Empowers them to think for themselves, and see themselves as valued citizens of the world, and for them to receive a cultural education that will be their armoury against the racism they will encounter all their adult lives.

I have yet to hear about a single youth with knowledge of self that has shot or stabbed someone. Those aware of their history and ancestry, who realise the abilities they have and the achievements that have gone before them, do not engage in destructive behaviour. It is the ignorant who cause madness on the streets. And while they are responsible for their actions they are mostly not to blame for being kept ignorant.

A few years ago – as a young journalist working in the Black press – I covered a story about two young men of African-Caribbean school pupils – who were excluded getting tramlines. Neither boy had been in trouble before. They were talented and exemplary students going places.

They appealed the exclusion decision time and time again but to no avail.  They had broken the school’s dress code and that was it, case closed.

What then happened is they challenged the decision in the courts – a move hardly any Black student had done before. In court it emerged that an Irish boy in their year had marked St Patrick’s Day by coming into school with bright green dyed hair. This boy was not disciplined in any way. It was – according to the school – just an expression of culture.

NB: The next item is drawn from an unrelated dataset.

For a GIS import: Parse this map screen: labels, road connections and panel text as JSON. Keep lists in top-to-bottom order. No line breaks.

The school seemed to be saying that for Black boys their hair must not express who they are. Only the Black equivalent of a short-back-and-sides is acceptable; short hair or a low-fro. It was almost as if teachers feared that if they relaxed their stance on Black hair the whole school would go ghetto!

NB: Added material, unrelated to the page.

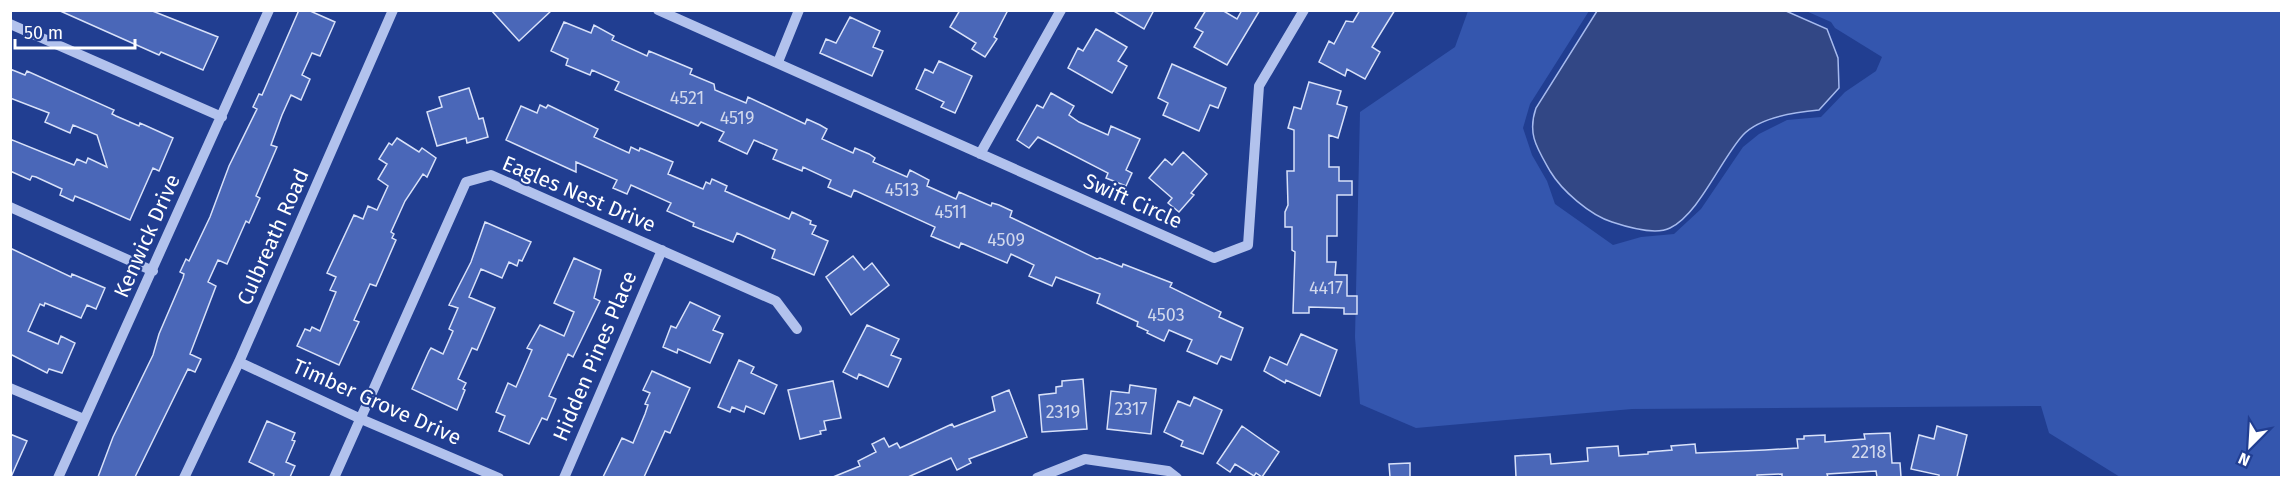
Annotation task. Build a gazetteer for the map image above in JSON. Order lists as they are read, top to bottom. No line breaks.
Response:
{"streets":{"street":["Eagles Nest Drive","Swift Circle","Kenwick Drive","Culbreath Road","Hidden Pines Place","Timber Grove Drive"]},"crossings":[["Eagles Nest Drive","Hidden Pines Place"],["Eagles Nest Drive","Timber Grove Drive"],["Culbreath Road","Timber Grove Drive"]],"house_numbers":["4521","4519","4513","4511","4509","4417","4503","2317","2319","2218"],"scale_bar":"50 m","north":"bottom left"}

The two Black boys won their case, but I felt a wider point had been made. Black pupils had an identity that was expressed through their hair. Their hair was part of them and within reason it should be acceptable to style African hair. And it didn’t make Black pupils badly behaved or any more likely to fail.

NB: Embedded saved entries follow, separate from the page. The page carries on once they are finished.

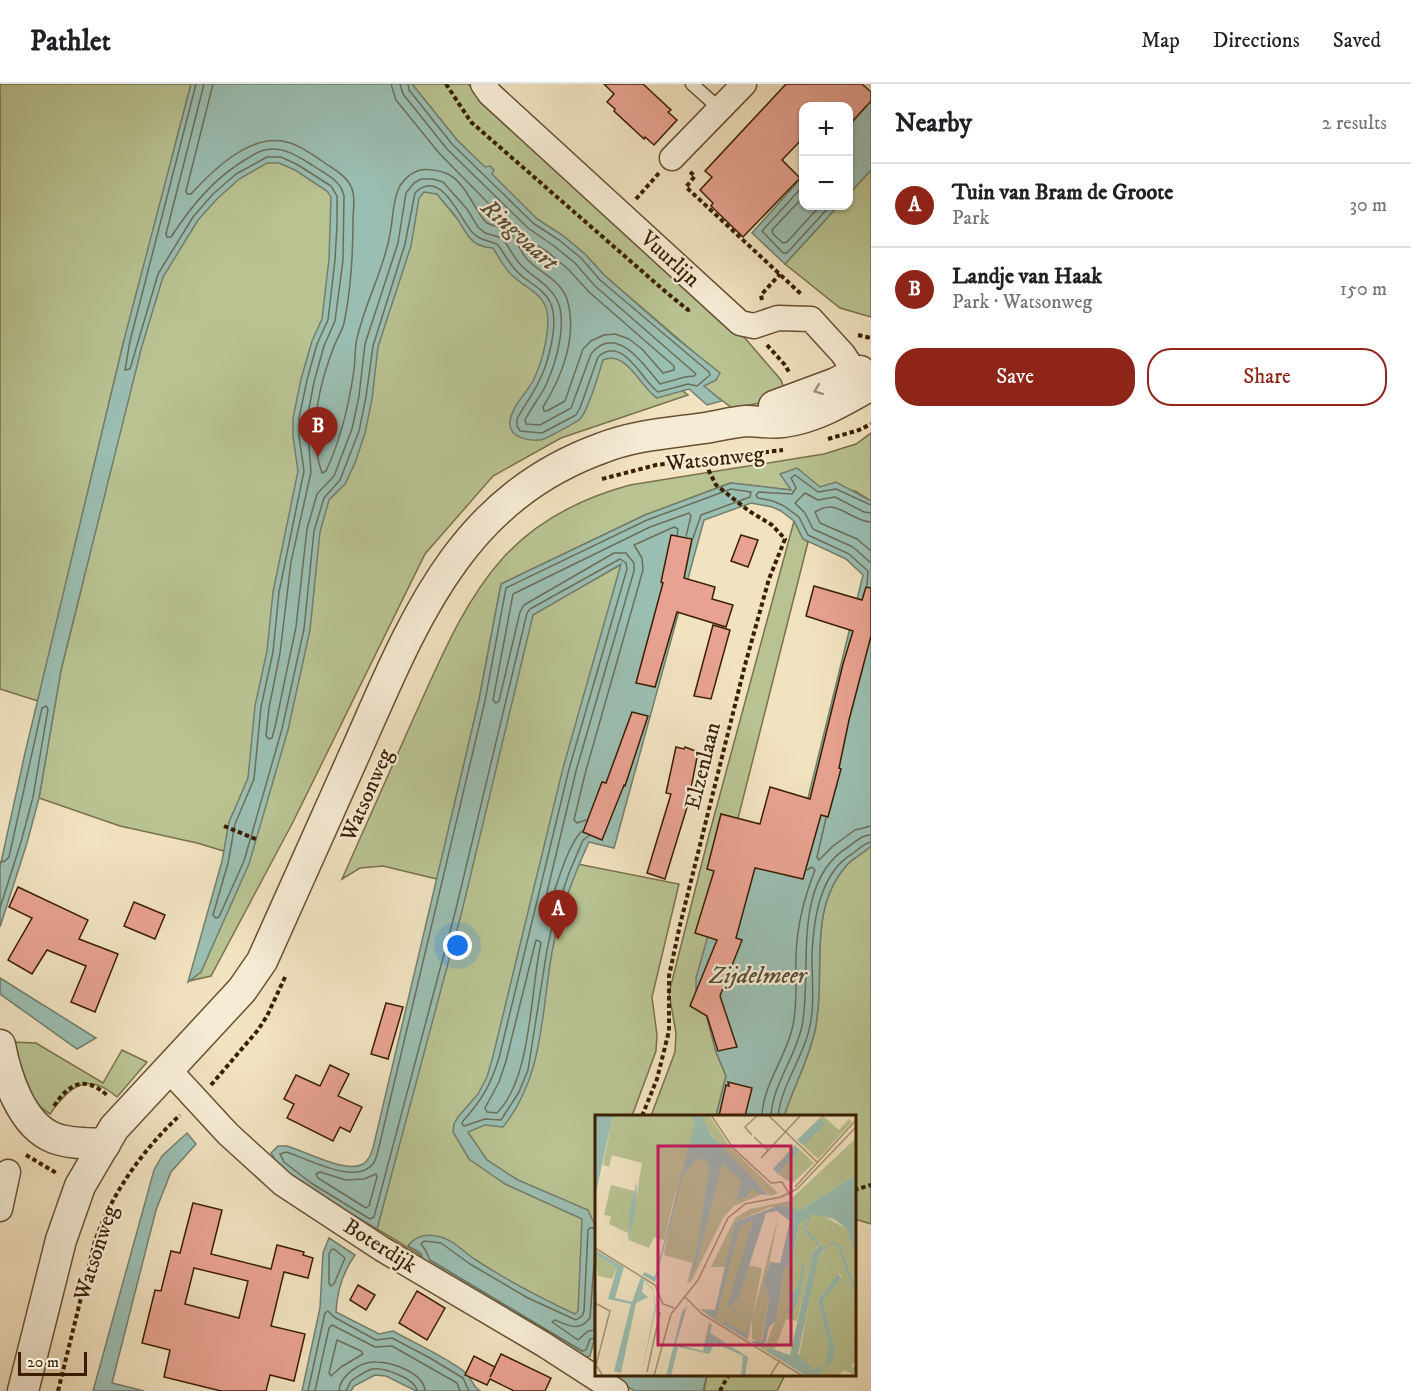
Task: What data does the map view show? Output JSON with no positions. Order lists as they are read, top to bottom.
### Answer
{
  "streets": {
    "street": ["Vuurlijn", "Watsonweg", "Boterdijk"],
    "path": ["Elzenlaan"]
  },
  "crossings": [
    ["Vuurlijn", "Watsonweg"],
    ["Watsonweg", "Elzenlaan"],
    ["Watsonweg", "Boterdijk"]
  ],
  "water": ["Ringvaart", "Zijdelmeer"],
  "scale_bar": "20 m",
  "page": {
    "header": "Pathlet",
    "nav": ["Map", "Directions", "Saved"],
    "heading": ["Nearby", "2 results"],
    "map_buttons": ["+", "−"],
    "list": [
      {
        "mark": "A",
        "name": "Tuin van Bram de Groote",
        "note": "Park",
        "value": "30 m"
      },
      {
        "mark": "B",
        "name": "Landje van Haak",
        "note": "Park · Watsonweg",
        "value": "150 m"
      }
    ],
    "buttons": ["Save", "Share"],
    "pins": ["B", "A"],
    "scale": "20 m"
  }
}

What it also meant is that the unspoken notion that Black pupils must assimilate into the dominant culture was challenged.

Over the past week the London Evening Standard has been running an excellent campaign highlighting the huge barriers young Black and Asian school-leavers face in the job market. A new generation being consigned to the scrapheap not just because of the recession but also because of the colour of their skin and because they lack the connections available to some of the White middle class.

It mentioned recent evidence that foreign-sounding names made it at least doubly hard to secure a job interview. And 55 percent – over half – of all Black men are now unemployed, according to the Runnymede Trust.

The London Evening Standard highlighted what every person of colour has always known, that despite the images of multiculturalism at the Olympics, the reality is rather different. Prejudice and discrimination based on race, colour, culture and religion is alive and kicking today.

Just about the only positive thing the Liberal Democrats are doing on race equality is pushing name-blind job applications. It’s only been introduced in a few Whitehall departments and hasn’t yet made it to the outside world but it’s still a recognition that tackling racism requires specific measures.

So if we can think about action in the job market, why not in education? We must, because the plight of many Black jobless has it’s roots in an education system that has failed them. Just as it failed their parents.

A good place to start is looking at the differentials between GCSE exam results by ethnicity and searching for holistic solutions.

The 28-point gap between African-Caribbean pupils and the White average should be a badge of shame for the education system.
It should be one of the subjects that dominates education debates.

There is nothing inevitable about that gap. It can be explained, and with political will it can be tackled. I hope that David Laws embarks on a journey of discovery in this field. He is in a crucial position and is also influential enough within government to get his way. His appointment as education minister means that what he believes has a real chance of being implemented. 

It is my sincere hope that he understands these issues and feels the political and moral drive do something meaningful and serious about it.